[[ Page extract, beginning ]]

Pelle wrote:
On 09/02/2010 10:24 PM, bearophile wrote:
simendsjo:
Suggestions for D-ifying the code is welcome.

Your unit tests are not good enough, they miss some important corner cases.
This my first version in D2:

import std.string: indexOf;

/// return True if s1 is a rotated version of s2
bool isRotated(T)(T[] s1, T[] s2) {
     return (s1.length + s2.length == 0) ||
            (s1.length == s2.length&&  indexOf(s1 ~ s1, s2) != -1);
}

unittest { // of isRotated
     assert(isRotated("", ""));
     assert(!isRotated("", "x"));
     assert(!isRotated("x", ""));
     assert(isRotated("x", "x"));

     string s = "rotato";
     assert(isRotated(s, "rotato"));
     assert(isRotated(s, "otator"));
     assert(isRotated(s, "tatoro"));
     assert(isRotated(s, "atorot"));
     assert(isRotated(s, "torota"));
     assert(isRotated(s, "orotat"));

     assert(!isRotated(s, "rotator"));
     assert(!isRotated(s, "rotat"));
     assert(!isRotated(s, "rotata"));
}

void main() {}

Bye,
bearophile

This is what I wrote:

bool isRotated(T)(T[] a, T[] b) {
return a.length == b.length && (a.length == 0 || canFind(chain(a,a), b));
}

Use chain to avoid allocation.

[[ Page extract, end ]]

Tasks to complete
1) In the forum exchange on checking string rotation, why does the shorter version of isRotated call chain(a,a)?
2) In the forum exchange on checking string rotation, which module does the first version import indexOf from?

[[ Record extracts, beginning ]]

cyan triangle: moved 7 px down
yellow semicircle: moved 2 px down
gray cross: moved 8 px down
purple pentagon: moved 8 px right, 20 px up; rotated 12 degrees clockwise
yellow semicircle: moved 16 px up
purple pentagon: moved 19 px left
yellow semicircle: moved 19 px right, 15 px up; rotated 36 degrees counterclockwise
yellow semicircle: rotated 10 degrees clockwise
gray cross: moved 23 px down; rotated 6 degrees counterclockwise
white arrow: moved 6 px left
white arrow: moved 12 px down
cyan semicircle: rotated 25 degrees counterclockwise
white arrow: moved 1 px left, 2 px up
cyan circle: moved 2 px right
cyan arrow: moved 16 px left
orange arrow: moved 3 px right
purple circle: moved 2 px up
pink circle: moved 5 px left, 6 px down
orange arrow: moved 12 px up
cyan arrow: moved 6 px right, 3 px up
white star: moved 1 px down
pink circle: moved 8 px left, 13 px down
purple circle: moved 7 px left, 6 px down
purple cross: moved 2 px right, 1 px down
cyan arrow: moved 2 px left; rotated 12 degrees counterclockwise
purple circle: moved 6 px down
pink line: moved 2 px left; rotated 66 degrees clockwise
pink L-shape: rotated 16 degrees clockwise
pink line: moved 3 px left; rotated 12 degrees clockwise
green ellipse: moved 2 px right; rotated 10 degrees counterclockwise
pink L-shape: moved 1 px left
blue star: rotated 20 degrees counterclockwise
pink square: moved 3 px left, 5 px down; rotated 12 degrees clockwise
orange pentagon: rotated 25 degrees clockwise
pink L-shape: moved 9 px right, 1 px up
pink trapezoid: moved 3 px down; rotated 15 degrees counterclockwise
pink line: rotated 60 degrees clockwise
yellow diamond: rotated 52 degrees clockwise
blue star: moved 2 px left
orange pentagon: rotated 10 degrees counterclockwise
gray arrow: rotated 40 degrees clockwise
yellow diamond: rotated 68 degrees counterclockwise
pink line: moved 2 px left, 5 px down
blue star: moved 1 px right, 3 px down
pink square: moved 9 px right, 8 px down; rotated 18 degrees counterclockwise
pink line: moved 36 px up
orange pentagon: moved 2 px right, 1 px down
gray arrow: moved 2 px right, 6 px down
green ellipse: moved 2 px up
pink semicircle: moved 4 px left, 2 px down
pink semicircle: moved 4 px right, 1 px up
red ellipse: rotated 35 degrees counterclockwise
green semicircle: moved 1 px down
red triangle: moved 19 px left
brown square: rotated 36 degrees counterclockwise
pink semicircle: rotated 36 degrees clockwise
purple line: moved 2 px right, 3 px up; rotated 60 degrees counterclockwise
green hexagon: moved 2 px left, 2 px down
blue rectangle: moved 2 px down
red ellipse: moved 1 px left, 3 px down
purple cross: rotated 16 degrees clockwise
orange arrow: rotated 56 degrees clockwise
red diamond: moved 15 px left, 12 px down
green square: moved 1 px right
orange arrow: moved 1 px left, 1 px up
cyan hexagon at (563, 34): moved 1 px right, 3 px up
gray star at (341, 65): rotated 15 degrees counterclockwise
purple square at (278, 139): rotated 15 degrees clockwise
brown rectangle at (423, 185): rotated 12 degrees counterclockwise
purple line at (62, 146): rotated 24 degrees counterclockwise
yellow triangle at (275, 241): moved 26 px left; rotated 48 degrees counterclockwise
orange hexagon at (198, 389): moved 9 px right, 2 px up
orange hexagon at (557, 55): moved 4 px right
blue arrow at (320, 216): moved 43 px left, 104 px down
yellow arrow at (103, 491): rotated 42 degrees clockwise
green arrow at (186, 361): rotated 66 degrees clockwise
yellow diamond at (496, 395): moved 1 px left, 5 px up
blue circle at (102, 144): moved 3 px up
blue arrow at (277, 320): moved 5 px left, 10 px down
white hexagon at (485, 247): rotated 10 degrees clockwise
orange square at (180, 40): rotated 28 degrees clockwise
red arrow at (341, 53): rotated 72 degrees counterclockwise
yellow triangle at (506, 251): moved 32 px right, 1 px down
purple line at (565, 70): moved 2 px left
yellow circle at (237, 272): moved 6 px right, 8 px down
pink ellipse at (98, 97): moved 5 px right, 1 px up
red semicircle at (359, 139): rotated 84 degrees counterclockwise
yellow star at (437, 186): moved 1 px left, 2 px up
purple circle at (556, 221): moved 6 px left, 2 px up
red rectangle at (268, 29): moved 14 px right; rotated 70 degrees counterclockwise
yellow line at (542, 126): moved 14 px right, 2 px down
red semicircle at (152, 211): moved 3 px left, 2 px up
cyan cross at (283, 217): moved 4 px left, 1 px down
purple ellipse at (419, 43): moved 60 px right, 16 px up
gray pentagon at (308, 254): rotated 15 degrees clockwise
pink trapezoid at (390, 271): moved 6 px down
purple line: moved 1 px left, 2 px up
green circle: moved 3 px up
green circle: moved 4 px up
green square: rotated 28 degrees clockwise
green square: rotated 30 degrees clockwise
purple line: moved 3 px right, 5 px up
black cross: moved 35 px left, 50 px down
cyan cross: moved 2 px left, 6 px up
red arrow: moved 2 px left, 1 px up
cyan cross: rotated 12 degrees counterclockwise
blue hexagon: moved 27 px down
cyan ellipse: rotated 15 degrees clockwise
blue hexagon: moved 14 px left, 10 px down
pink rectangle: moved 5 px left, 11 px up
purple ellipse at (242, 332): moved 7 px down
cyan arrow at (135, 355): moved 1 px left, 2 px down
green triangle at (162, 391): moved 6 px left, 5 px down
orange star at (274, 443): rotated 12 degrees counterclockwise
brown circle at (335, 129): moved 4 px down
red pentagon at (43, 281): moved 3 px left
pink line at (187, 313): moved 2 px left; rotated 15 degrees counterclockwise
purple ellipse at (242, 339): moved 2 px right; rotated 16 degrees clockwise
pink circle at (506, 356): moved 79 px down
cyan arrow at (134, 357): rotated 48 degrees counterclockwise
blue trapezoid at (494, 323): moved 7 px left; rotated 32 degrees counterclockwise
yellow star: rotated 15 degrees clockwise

[[ Record extracts, end ]]

Answers given
1) The shorter version calls chain(a,a) to avoid allocation.

2) It imports indexOf from std.string.